La tentative présumée de renvoyer Mme Tsimanouskaya au Bélarus a suscité des condamnations internationale, le secrétaire d'État américain Antony Blinken accusant Minsk d'"un autre acte de répression transnationale".

Au pouvoir depuis 1994, M. Loukachenko a déclenché l'indignation internationale en mai en envoyant un avion de chasse intercepter un avion de Ryanair Athènes-Vilnius pour arrêter un dissident à son bord.

Mardi, le directeur et cofondateur d'une ONG aidant des opposants au régime bélarusse ayant fui en Ukraine, Vitali Chychov, 25 ans, a été retrouvé pendu mardi dans un parc à Kiev.

Son organisation, baptisée "Maison bélarusse en Ukraine" (BUD) a dénoncé un assassinat orchestré par Minsk.

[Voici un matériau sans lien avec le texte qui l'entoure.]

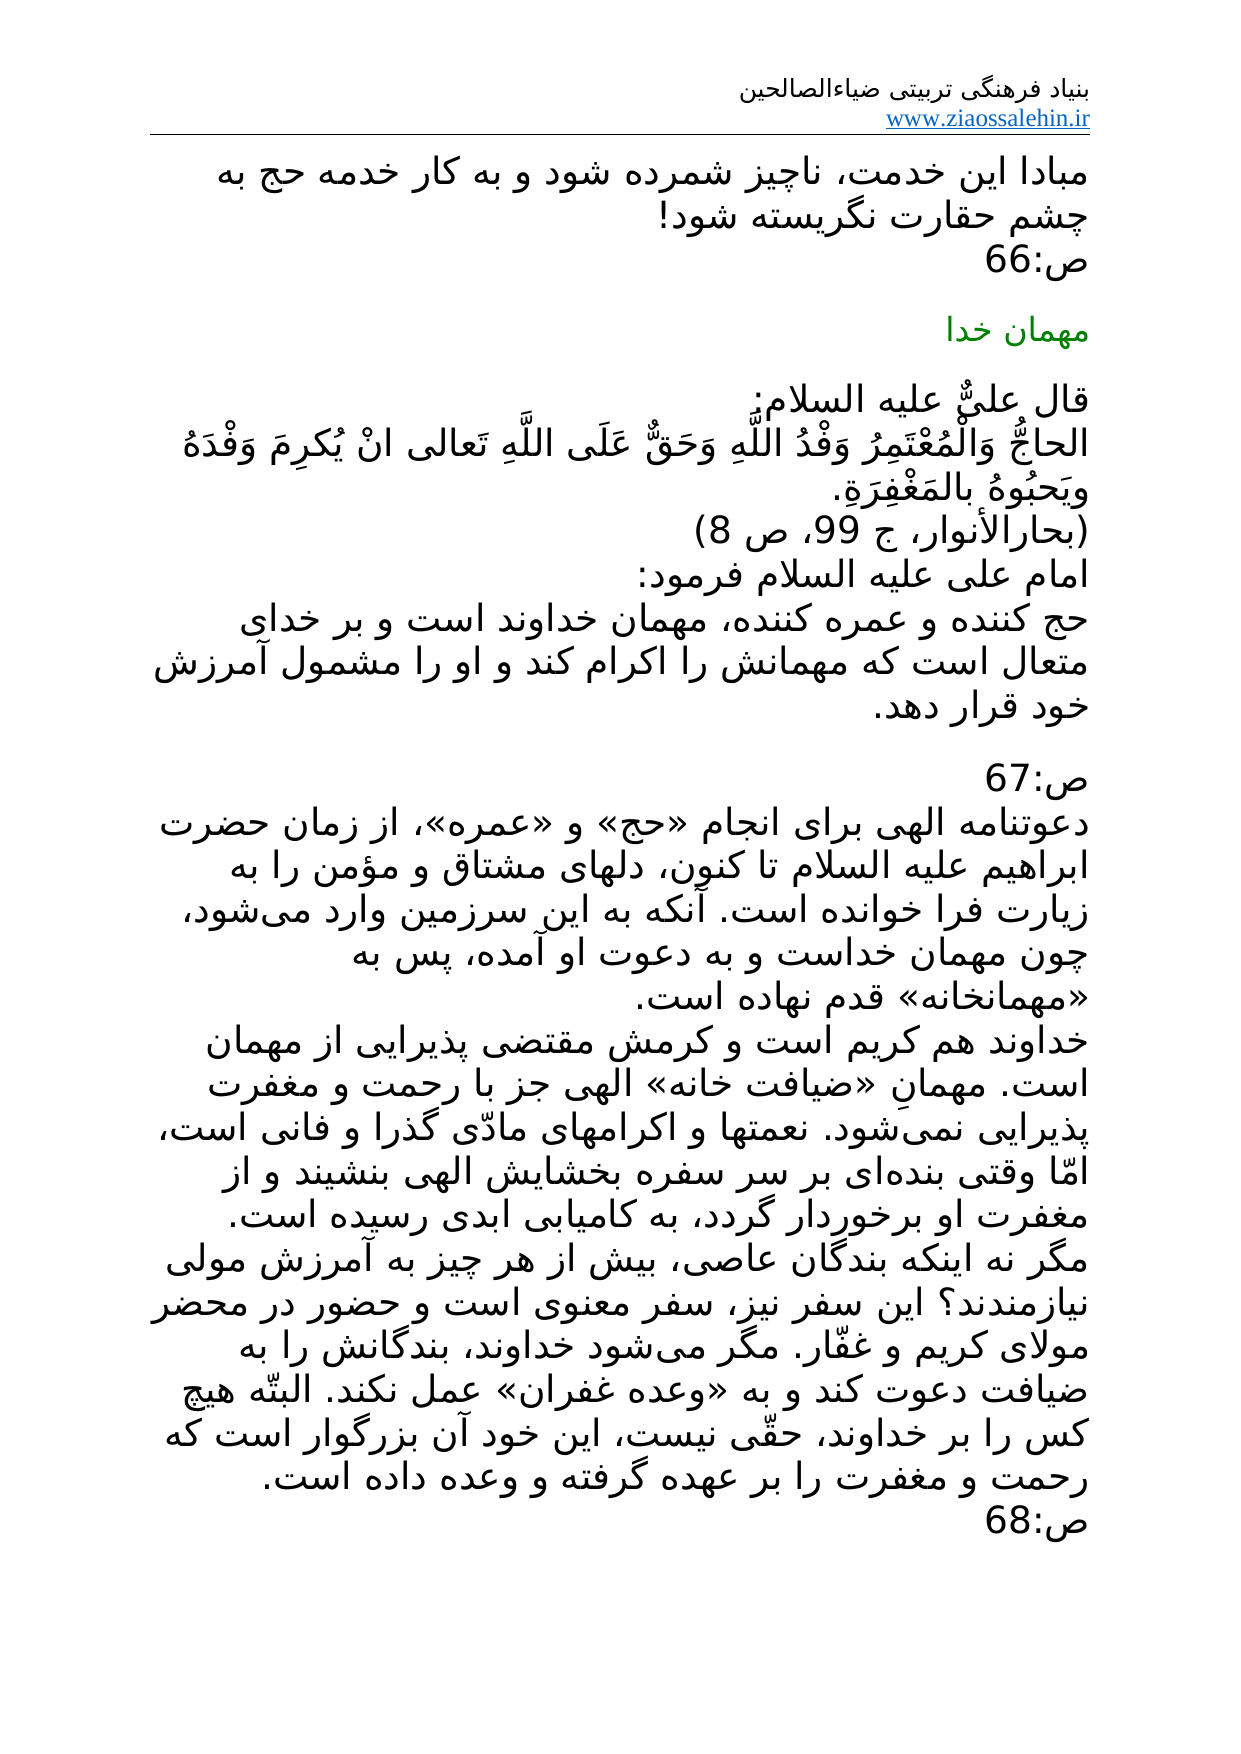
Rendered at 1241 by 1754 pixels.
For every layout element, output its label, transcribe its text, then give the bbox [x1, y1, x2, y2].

La police ukrainienne a ouvert une enquête pour meurtre prémédité et indiqué qu'elle poursuivrait toutes les pistes, y compris "un meurtre déguisé en suicide"

S'adressant à la presse pour la première fois depuis son arrivée à Varsovie, la sportive a exhorté ses compatriotes "bélarusses à arrêter d'avoir peur et à s'exprimer s'ils subissent des pressions".